3.2.2. Two-Step Data Fusion Strategy
Data fusion is a key step in constructing knowledge graphs from multi-data sources. Wu Yunbing et al. first constructed domain ontology libraries and used rules such as similarity detection and conflict resolution to fuse ontology libraries of multiple domains to form a global ontology library. They targeted the construction of multi-data source knowledge graphs for generic domains and gave a standardized process from data acquisition, data processing, data fusion, and knowledge graph construction, but it could not be directly used in the medical domain [
10]. By researching the literature in the medical field, we found that disease is the most critical entity, doctors need to diagnose diseases through symptoms, treatments need to be selected for different diseases, tests need to be performed to accurately determine diseases, etc. Other medical entities need to cross each other through disease entities. We concluded that the disease entity has the characteristic of a “transportation hub” among many predefined medical entities. Based on this characteristic, this paper proposed a two-step data fusion strategy for medical data.
In addition, the target of data fusion is the integration of data and knowledge from different data sources [
11]. The goal of data fusion methods used in multi-data source knowledge graphs is only the data entities themselves, ignoring the fusion after forming a triad of data in the form of “entity1-relationship type-entity2”. In medical data, there are many different types of disease entities, and it is easy to fuse two disease expressions that are similar but have different meanings into one entity for processing. To avoid causing such errors, this paper prioritized the different data sources according to their characteristics in the data source selection strategy. Moreover, in entity alignment, the medical dictionary is used as the entity alignment standard to avoid this wrong operation of fusing different entities into the same concept.
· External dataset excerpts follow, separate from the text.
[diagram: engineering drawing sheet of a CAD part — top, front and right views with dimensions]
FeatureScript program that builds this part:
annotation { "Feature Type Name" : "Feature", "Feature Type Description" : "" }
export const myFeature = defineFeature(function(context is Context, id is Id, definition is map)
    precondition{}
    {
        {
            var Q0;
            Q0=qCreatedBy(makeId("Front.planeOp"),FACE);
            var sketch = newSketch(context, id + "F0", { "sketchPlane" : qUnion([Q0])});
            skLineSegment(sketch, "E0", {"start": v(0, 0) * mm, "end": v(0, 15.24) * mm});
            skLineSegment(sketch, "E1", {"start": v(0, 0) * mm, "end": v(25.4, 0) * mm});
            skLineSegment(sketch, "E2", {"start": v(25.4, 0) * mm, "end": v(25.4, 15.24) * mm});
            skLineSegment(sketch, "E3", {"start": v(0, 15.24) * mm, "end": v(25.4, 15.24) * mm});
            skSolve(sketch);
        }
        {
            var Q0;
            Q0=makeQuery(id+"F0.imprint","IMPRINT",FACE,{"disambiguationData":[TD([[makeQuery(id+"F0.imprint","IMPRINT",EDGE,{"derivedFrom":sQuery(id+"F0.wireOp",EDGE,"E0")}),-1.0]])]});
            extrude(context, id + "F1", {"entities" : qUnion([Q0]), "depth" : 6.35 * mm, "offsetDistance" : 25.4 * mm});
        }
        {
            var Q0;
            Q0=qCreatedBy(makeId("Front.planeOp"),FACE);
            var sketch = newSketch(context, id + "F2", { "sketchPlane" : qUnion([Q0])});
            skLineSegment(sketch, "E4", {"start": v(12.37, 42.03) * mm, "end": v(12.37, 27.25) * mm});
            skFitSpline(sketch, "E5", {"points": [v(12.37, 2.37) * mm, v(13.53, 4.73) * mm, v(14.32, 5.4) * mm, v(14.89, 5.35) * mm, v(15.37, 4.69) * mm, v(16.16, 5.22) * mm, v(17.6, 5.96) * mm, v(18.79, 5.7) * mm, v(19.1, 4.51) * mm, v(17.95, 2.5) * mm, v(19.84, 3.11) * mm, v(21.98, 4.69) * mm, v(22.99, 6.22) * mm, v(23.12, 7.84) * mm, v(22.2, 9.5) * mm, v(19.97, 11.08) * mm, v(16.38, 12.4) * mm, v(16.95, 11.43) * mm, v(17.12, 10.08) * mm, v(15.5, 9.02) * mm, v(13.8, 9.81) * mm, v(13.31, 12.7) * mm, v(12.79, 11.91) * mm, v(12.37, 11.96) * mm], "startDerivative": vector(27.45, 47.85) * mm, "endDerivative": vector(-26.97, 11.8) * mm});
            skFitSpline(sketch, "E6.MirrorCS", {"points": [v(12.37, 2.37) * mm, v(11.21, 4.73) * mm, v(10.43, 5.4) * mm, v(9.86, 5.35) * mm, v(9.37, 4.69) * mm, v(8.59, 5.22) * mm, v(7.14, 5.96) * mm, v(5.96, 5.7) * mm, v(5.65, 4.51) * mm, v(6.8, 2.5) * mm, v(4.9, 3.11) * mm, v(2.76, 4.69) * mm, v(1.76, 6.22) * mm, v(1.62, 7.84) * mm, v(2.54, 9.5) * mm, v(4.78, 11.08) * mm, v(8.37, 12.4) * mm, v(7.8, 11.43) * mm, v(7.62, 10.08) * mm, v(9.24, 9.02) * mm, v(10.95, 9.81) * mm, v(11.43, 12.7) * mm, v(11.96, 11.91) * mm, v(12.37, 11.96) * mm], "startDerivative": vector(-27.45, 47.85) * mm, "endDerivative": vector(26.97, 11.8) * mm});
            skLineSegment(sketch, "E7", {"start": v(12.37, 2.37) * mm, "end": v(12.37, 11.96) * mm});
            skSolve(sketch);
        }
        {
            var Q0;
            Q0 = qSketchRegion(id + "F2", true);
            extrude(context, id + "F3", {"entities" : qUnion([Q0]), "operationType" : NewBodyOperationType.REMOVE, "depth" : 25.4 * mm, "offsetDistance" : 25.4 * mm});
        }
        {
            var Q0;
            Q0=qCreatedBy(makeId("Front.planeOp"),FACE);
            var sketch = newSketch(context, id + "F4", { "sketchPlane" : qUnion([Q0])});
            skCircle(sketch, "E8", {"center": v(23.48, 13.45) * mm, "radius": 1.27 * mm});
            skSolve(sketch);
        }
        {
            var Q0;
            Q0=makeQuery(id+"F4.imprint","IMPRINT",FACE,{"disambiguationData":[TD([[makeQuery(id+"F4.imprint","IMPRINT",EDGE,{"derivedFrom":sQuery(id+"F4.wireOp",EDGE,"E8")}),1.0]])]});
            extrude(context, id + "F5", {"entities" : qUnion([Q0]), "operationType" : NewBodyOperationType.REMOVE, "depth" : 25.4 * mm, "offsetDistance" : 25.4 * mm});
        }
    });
The commonly used data fusion methods are to process medical entities from different data sources acquired by different methods through the same entity alignment method, which fails to effectively resolve entity conflicts. The two-step data fusion strategy proposed in this paper added the type of data sources (basic data, core data, and supplementary data) as a consideration to ensure the correctness of entity alignment operation when entity conflicts are encountered. As a result of this process, the triplet data “entity1-relationship type-entity2” was processed twice. Finally, according to the entity characteristics of “ hub” in medical data, medical entities from different data sources were fused according to medical relationship type and data source classification (basic data, core data, supplemental data) based on disease entity names to obtain the final triplet data.
The two-step data fusion strategy first adopted the most authoritative medical dictionary data source as the alignment standard in the entity alignment process, avoiding the wrong operation of fusing similar disease entities into the same entity. Then, according to the entity characteristics of a “hub” in the medical field, the medical data from three data sources were fused according to their respective functions, and the medical entities from different data sources were linked into a “treatment plan” in the form of knowledge through disease entities. With the abovementioned two characteristics, we not only improved the effectiveness of data fusion in terms of entity fusion but also improved the effectiveness of knowledge fusion in terms of triplet fusion.